INSTRUCTIONS TO FOLLOW.
Reproduce the email about catching warnings below word for word, from "Or possibly a" up to and including "To: Perl6-Language (E-mail)".

EXTRACT.
···
Or possibly a universal catch, with the $@.warning and $@.die or
something, so that you can check it.

Ilya

> -----Original Message-----
> From: David Whipp [mailto:[EMAIL PROTECTED]] 
> Sent: Tuesday, January 08, 2002 7:25 PM
> To: Perl6-Language (E-mail)
> Subject: catching warnings
> 
> 
> Perl6 is going to introduce a non-resumable throw/catch 
> mechanism to replace die/$@. (I assume that die will be 
> synonymous with throw, for
> compatibility.)
···
PROVIDED MATERIAL.
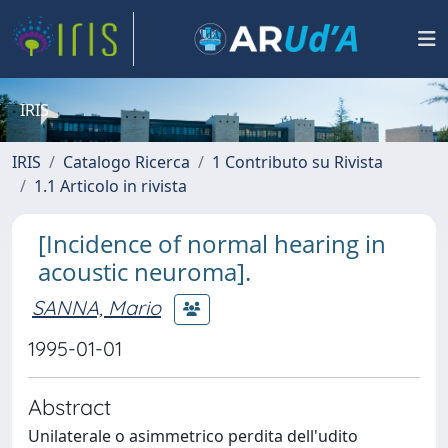
IRIS
IRIS
Catalogo Ricerca
1 Contributo su Rivista
1.1 Articolo in rivista
[Incidence of normal hearing in
acoustic neuroma].
SANNA, Mario
1995-01-01
Abstract
Unilaterale o asimmetrico perdita dell'udito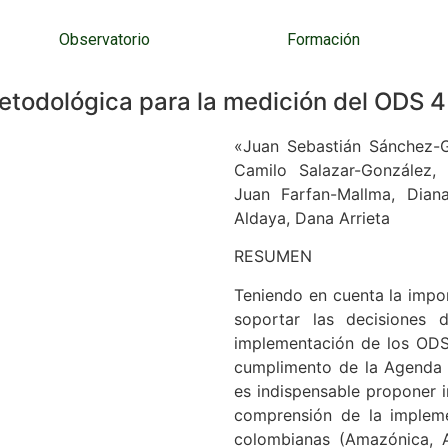
Observatorio
Formación
todológica para la medición del ODS 
«Juan Sebastián Sánchez-
Camilo Salazar-González,
Juan Farfan-Mallma, Dian
Aldaya, Dana Arrieta
RESUMEN
Teniendo en cuenta la impo
soportar las decisiones 
implementación de los ODS
cumplimento de la Agenda
es indispensable proponer i
comprensión de la implem
colombianas (Amazónica, An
···
RESPONSE TO THE EXERCISE.
Or possibly a universal catch, with the $@.warning and $@.die or
something, so that you can check it.

Ilya

> -----Original Message-----
> From: David Whipp [mailto:[EMAIL PROTECTED]] 
> Sent: Tuesday, January 08, 2002 7:25 PM
> To: Perl6-Language (E-mail)